**Excerpt to read**
┄┄┄┄┄┄┄┄┄┄┄┄┄┄┄┄┄┄┄┄

Imago didn’t raise the $2.8 million it says it needs to fund development of its high-tech product while in San Diego, but the company did walk away with $15,000 , the grand prize in San Diego State University’s Venture Challenge 2001.

The “companies” at the event were real ones with real business plans, and some with real products on the market. But the “company representatives” are MBA students from schools across the country competing in the 12th annual International Student Business Plan Competition, hosted by San Diego State University’s Entrepreneurial Management Center.

The event was by no means a mock competition. The teams were vying for the grand prize to use as seed money to start, or in some cases expand upon, their ventures.

Imago, for example, ultimately is seeking $2.8 million to fund development of its 3-D local electron atom probe microscope. Representatives of the Madison, Wis., firm said the microscope fills a critical need in the high-tech marketplace for an accurate, efficient measurement device with nanotechnological measurement capabilities.

┄┄┄┄┄┄┄┄┄┄┄┄┄┄┄┄┄┄┄┄

**Dataset**
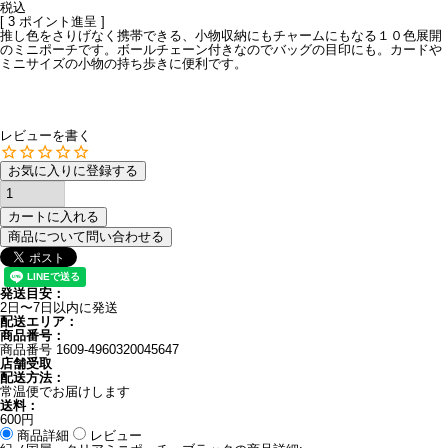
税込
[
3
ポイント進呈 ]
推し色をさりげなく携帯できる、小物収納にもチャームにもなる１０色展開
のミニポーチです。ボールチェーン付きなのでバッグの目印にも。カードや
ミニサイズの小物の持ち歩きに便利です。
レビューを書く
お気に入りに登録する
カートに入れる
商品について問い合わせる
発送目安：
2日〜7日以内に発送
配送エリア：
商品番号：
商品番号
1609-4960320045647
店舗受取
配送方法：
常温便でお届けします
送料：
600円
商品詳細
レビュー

┄┄┄┄┄┄┄┄┄┄┄┄┄┄┄┄┄┄┄┄

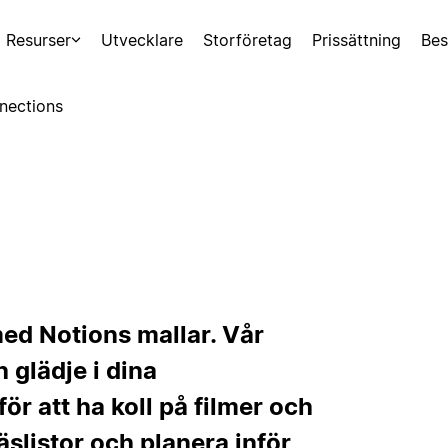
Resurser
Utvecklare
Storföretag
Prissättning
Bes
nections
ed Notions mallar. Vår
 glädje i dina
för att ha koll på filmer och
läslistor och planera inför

┄┄┄┄┄┄┄┄┄┄┄┄┄┄┄┄┄┄┄┄

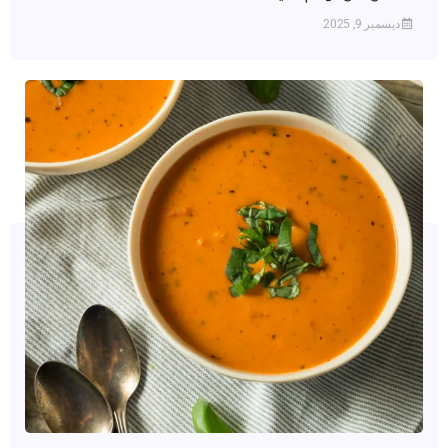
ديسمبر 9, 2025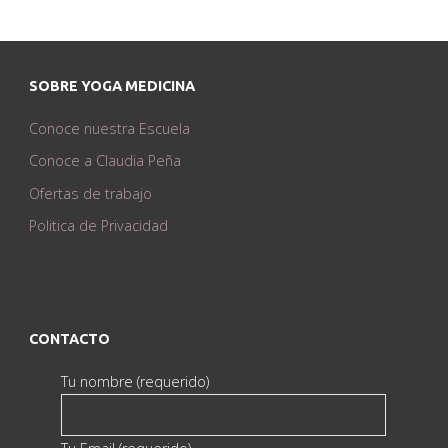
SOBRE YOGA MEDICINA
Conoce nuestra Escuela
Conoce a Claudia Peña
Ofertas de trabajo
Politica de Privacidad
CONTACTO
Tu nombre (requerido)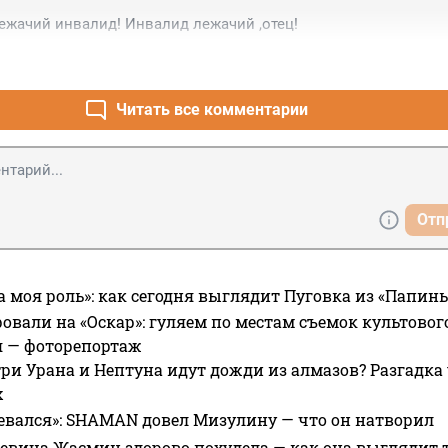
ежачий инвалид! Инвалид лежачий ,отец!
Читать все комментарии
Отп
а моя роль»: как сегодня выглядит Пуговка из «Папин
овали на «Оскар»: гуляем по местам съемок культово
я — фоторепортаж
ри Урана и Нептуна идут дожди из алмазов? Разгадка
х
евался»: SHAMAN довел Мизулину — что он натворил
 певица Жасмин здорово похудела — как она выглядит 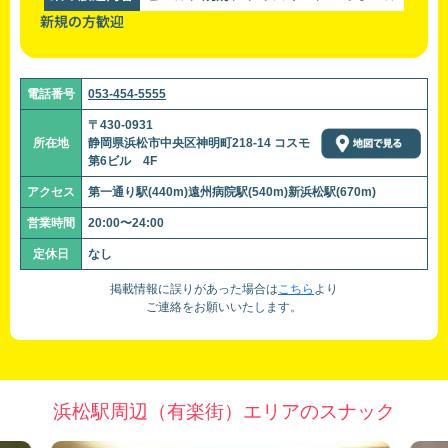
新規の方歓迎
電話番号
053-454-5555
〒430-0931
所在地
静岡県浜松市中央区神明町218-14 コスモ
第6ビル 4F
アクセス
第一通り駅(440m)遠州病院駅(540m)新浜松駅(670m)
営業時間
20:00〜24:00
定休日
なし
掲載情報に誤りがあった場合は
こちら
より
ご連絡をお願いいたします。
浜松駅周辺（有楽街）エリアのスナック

┄┄┄┄┄┄┄┄┄┄┄┄┄┄┄┄┄┄┄┄

**Problem to solve**
In the excerpt about San Diego State University's Venture Challenge 2001, what product is Imago seeking $2.8 million to develop?

**Task response**
A 3-D local electron atom probe microscope.